McGee is more of a grappler, but has no doubt been further honing his striking in the eleven months since his impressive submission win over Ryan Jensen at UFC 121. I actually don’t think extremely highly of Yang’s striking, as lacks crispness after the opening minutes of his fights and he doesn’t mix up his strikes into various combinations very well. For this reason, I think McGee should be able to stay out of trouble while countering and eventually looking to force the fight into a phone booth.

McGee should be stronger and is going to be the better wrestler of the two. McGee uses his hips well in the clinch to avoid takedowns and utilize a number of throws, trips and takedowns.
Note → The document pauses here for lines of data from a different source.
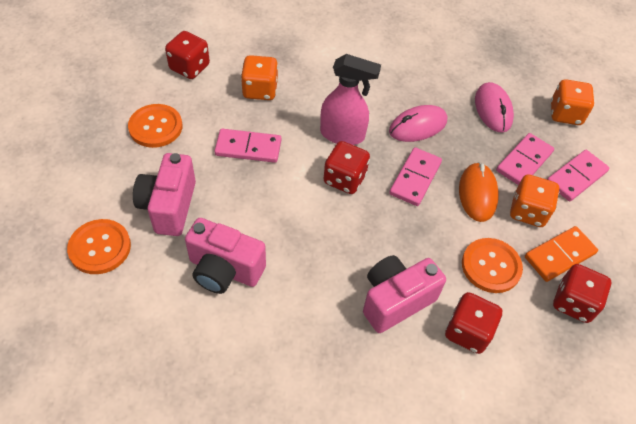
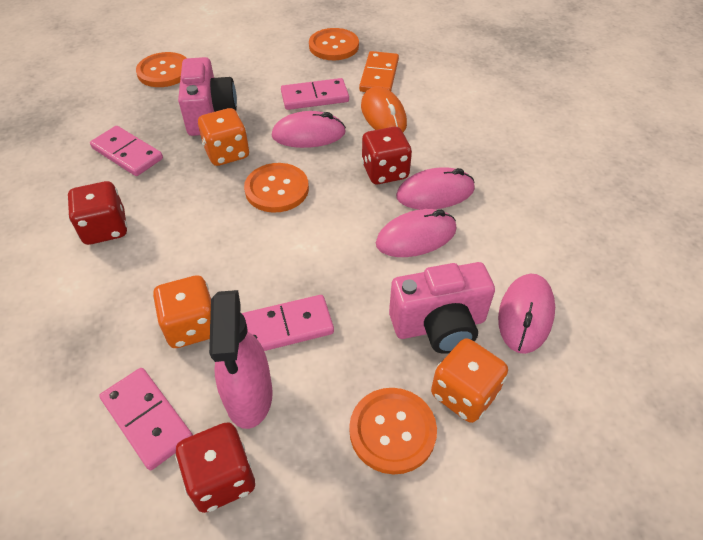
orange button: [67,219,131,274] [128,104,182,148] [462,238,523,293] = 3 -> [136,52,186,87] [244,163,309,213] [309,28,359,60] [349,388,437,474] = 4
pink camera: [133,153,196,236] [185,218,266,294] [363,255,446,333] = 3 -> [178,57,237,136] [389,262,495,354] = 2
pink mouse: [389,105,447,142] [475,82,514,133] = 2 -> [271,111,346,148] [376,209,456,257] [396,167,475,209] [498,274,555,354] = 4
red dice: [165,31,210,79] [324,141,370,194] [445,292,502,354] [553,264,611,323] = 4 -> [67,181,127,245] [175,422,255,513] [361,127,412,184] = 3

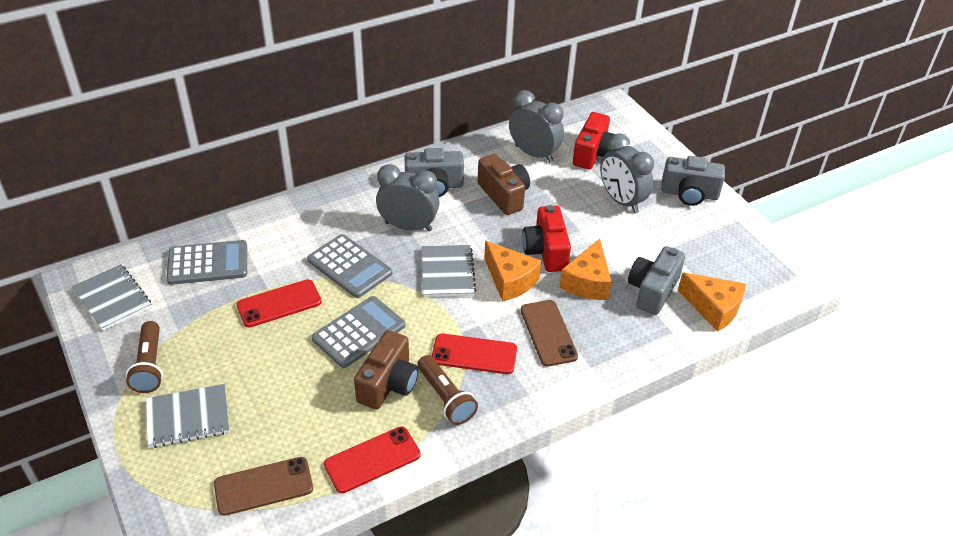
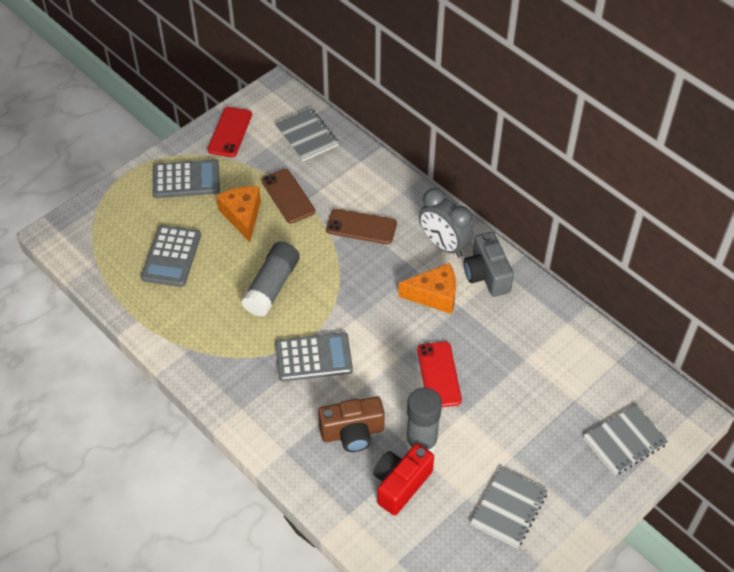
brown camera: [354,330,419,410] [478,154,530,215] = 2 -> [318,396,385,452] = 1
brown flashlight: [126,321,163,393] [417,355,478,425] = 2 -> none = 0
grey camera: [404,148,464,197] [628,246,685,315] [661,156,725,206] = 3 -> [464,232,514,297] = 1
grey clock: [376,164,440,231] [509,90,564,163] [600,133,654,213] = 3 -> [419,188,473,257] = 1
grey glue stick: none = 0 -> [241,242,300,317] [406,387,442,452] = 2
orange cheese: [484,241,542,302] [560,239,612,300] [678,272,746,332] = 3 -> [216,186,261,242] [398,263,456,314] = 2
red camera: [522,205,571,272] [573,112,614,169] = 2 -> [373,443,434,515] = 1
red phone: [236,279,322,328] [324,426,421,493] [432,333,517,374] = 3 -> [207,107,252,157] [417,342,462,407] = 2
From there, his submission game is good from the top, and he’s more than happy to ground and pound opponents, as well. I think he has more than enough to weather a possible early storm from Yang, and then things could get ugly in the second and third stanzas as Yang peters out, allowing an eventual stoppage in for McGee.

Prediction: McGee by KO/TKO

Jake Ellenberger vs. Jake Shields

This is a very dangerous fight for Shields, who comes off of his loss to UFC Welterweight Champion Georges St. Pierre hoping to bounce back and stay in the title picture. Ellenberger presents a serious challenge and at first glance, may appear to be better in most areas than Shields is.

Ellenberger is a better striker than Shields in terms of technique, footwork, head movement and power. He throws good combinations and can use them to set up his takedowns, too. However, while Shields used to have some of the more awkward-looking standup in the game, he has improved measurably in the last year or two. This is true even though Shields was unable to consistently get to GSP in their fight, which mostly consisted of kickboxing.

I don’t necessarily think that Shields will be able to take Ellenberger down right away, though his plan should be to try to do so. If not, though, he will accomplish the feat when Ellenberger starts trying to commit himself to his striking. Shields is very good at getting takedowns when his opponent plants and throws punches, and even if Ellenberger gets the takedown, Shields’ jiu-jitsu and ability to sweep opponents should ensure that Ellenberger can’t just score points from the top position.

The biggest worry I have here, besides that of Shields getting clipped, is his cardio. He will need to finish strong in what should be a highly competitive fight to win. I don’t see either guy finishing the other, although the finish I would most likely see would be a Shields submission. Ellenberger may be better in many areas than Shields, but Shields is greater than the sum of his parts and won 15 fights in a row for a reason. He will stay composed and fight his way to a win here.